Around the same time, the Grateful Dead, an American Rock Band that rose to popularity in the late 1960s, settled their headquarters just a short distance away from the high school of the Waldos.
Many family members of the Waldos were close with the band, with one father managing their real estate, a cousin operating a sideband, and another brother who was friends with Phil Lesh, bassist for the ‘Dead.’ Thanks to this familial connection, the Waldos had many opportunities to spend time with the band.
“There was a place called Winterland, and we’d always be backstage running around or onstage and, of course, we’re using those phrases,” Steve says. “When somebody passes a joint or something, ‘Hey, 420.’ So it started spreading through that community.”
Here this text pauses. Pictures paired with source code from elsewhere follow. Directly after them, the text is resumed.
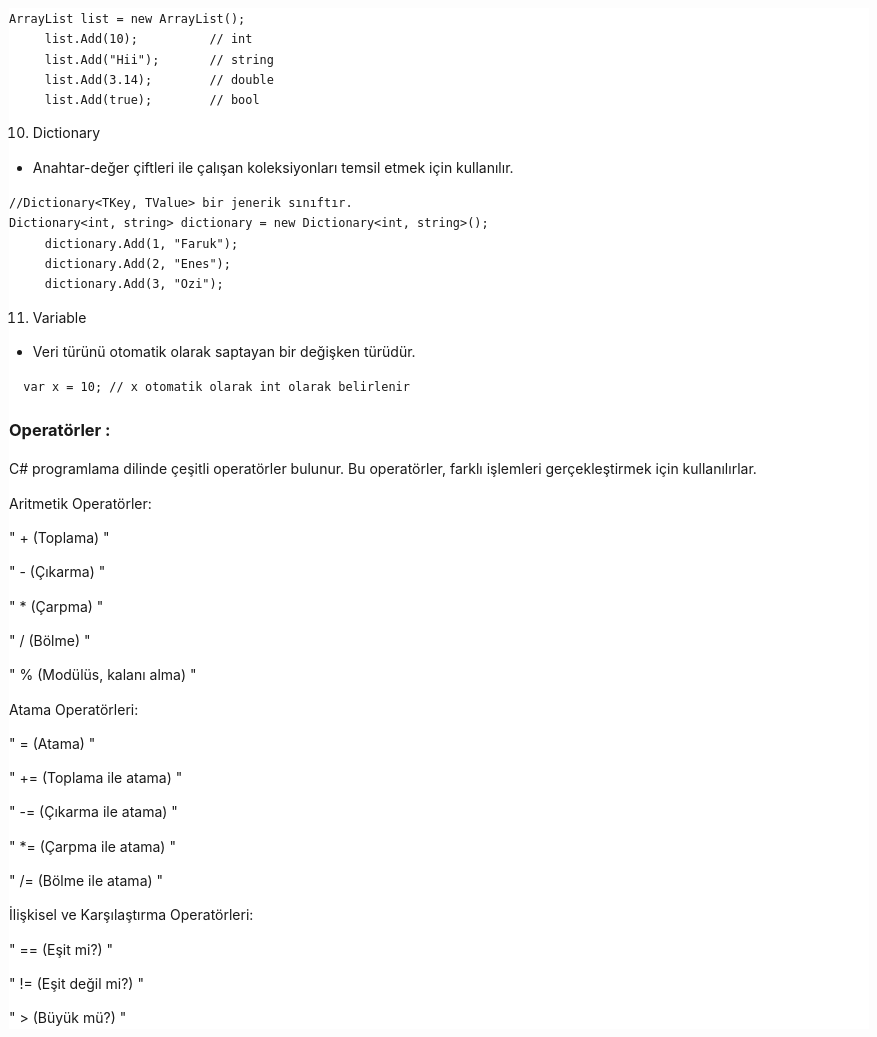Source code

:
   ```
   ArrayList list = new ArrayList();
        list.Add(10);          // int
        list.Add("Hii");       // string
        list.Add(3.14);        // double
        list.Add(true);        // bool
   ```
10. Dictionary
  - Anahtar-değer çiftleri ile çalışan koleksiyonları temsil etmek için kullanılır.
    
   ```
   //Dictionary<TKey, TValue> bir jenerik sınıftır.
   Dictionary<int, string> dictionary = new Dictionary<int, string>();
        dictionary.Add(1, "Faruk");
        dictionary.Add(2, "Enes");
        dictionary.Add(3, "Ozi");
   ```
11. Variable
  - Veri türünü otomatik olarak saptayan bir değişken türüdür.
    
  ```
    var x = 10; // x otomatik olarak int olarak belirlenir
  ```


### Operatörler :
C# programlama dilinde çeşitli operatörler bulunur. Bu operatörler, farklı işlemleri gerçekleştirmek için kullanılırlar.

Aritmetik Operatörler:

" + (Toplama) "

" - (Çıkarma) "

" * (Çarpma) "

" / (Bölme) "

" % (Modülüs, kalanı alma) "

Atama Operatörleri:

" = (Atama) "

" += (Toplama ile atama) "

" -= (Çıkarma ile atama) "

" *= (Çarpma ile atama) "

" /= (Bölme ile atama) "

İlişkisel ve Karşılaştırma Operatörleri:

" == (Eşit mi?) "

" != (Eşit değil mi?) "

" > (Büyük mü?) "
As the Grateful Dead toured the globe, the 420 ritual spread through the band’s community of fans or the “Dead underground.” As more and more marijuana enthusiasts and pot smokers used the term, its popularity continued the spread. Eventually, the term became mainstream, and the rest was history.
Four Twenty and Beyond
With humble beginnings as a codeword used by a group of close high school friends, 420 has grown to encompass so much more. April 20 has become an internationally recognized counterculture event advocating for medical marijuana use and legal marijuana across many locations, including Colorado, San Francisco and Vancouver.
In addition to being a day of revel for marijuana advocates and users, the term has also helped destigmatize cannabis and steer it away from being recognized as a “hard drug.” Marijuana smokers and users everywhere have the Waldos to thank for their incredible contribution to the cannabis world and their work in normalizing cannabis.